Request = Each line of the data that includes the string "code" is to be copied out.

(Edit tracking data)
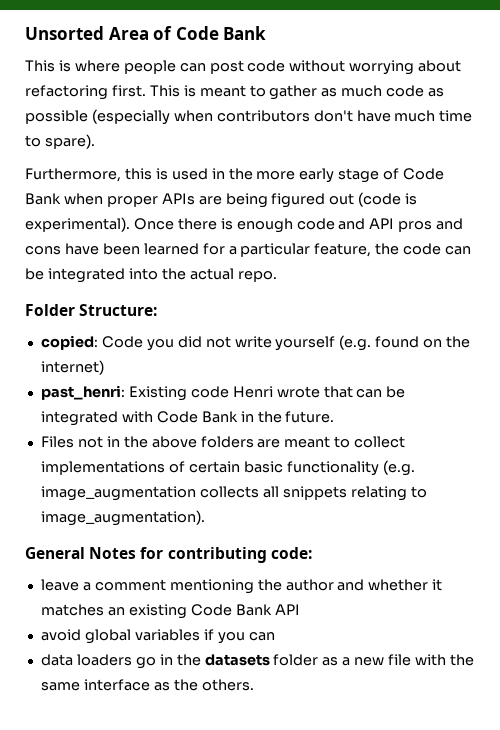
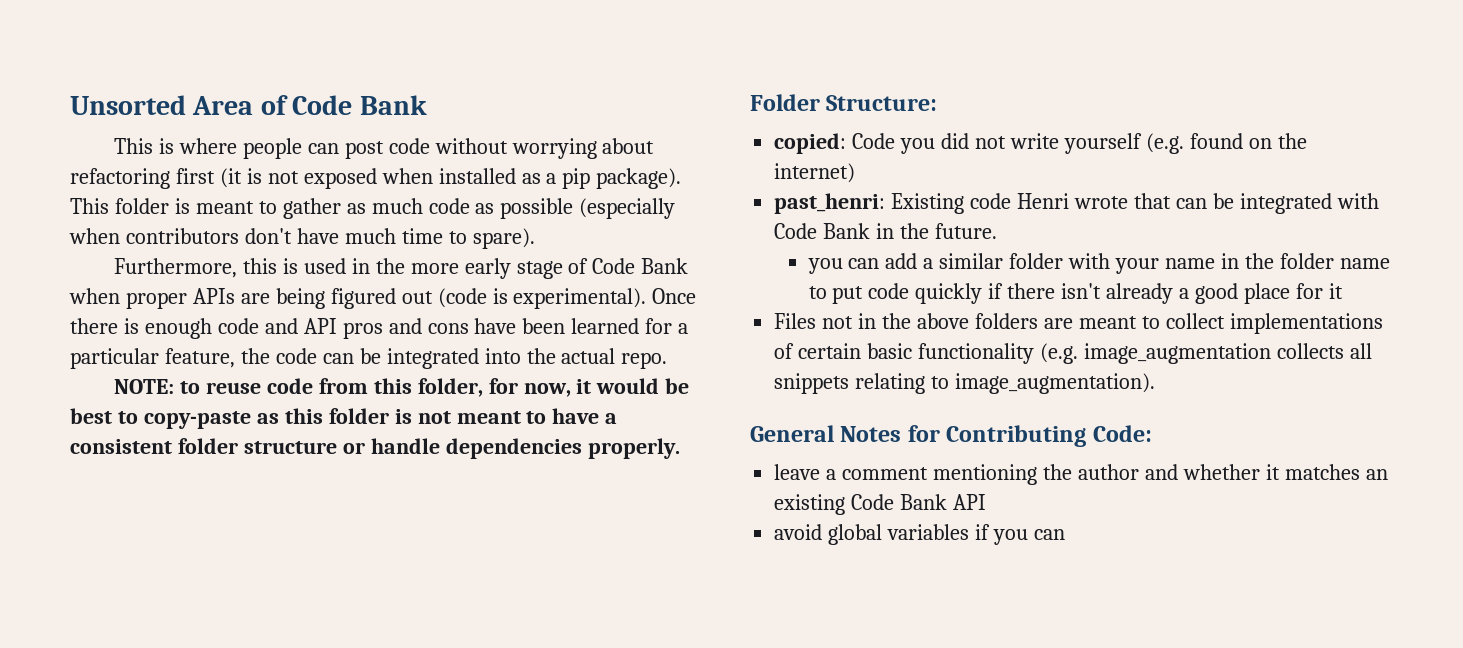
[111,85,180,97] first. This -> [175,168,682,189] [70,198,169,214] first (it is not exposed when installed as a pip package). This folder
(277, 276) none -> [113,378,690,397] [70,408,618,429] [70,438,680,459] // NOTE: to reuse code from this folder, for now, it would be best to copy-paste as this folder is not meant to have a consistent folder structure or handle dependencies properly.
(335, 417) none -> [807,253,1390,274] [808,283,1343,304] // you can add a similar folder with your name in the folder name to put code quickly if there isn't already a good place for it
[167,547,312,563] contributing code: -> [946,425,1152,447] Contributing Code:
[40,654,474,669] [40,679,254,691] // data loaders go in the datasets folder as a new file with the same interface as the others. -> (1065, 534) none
---
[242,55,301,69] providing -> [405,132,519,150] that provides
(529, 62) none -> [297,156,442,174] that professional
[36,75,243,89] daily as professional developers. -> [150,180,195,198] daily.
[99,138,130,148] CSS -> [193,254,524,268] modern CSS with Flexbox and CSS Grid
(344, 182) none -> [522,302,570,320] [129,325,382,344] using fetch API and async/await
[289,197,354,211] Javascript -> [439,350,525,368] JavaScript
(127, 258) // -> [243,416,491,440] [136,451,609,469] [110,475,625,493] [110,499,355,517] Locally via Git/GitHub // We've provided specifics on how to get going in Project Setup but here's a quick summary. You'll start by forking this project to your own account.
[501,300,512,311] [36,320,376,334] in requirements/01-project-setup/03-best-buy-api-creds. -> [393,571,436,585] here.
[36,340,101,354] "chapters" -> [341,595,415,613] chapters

Your response =
(277, 276) none -> [113,378,690,397] [70,408,618,429] [70,438,680,459] // NOTE: to reuse code from this folder, for now, it would be best to copy-paste as this folder is not meant to have a consistent folder structure or handle dependencies properly.
(335, 417) none -> [807,253,1390,274] [808,283,1343,304] // you can add a similar folder with your name in the folder name to put code quickly if there isn't already a good place for it
[167,547,312,563] contributing code: -> [946,425,1152,447] Contributing Code:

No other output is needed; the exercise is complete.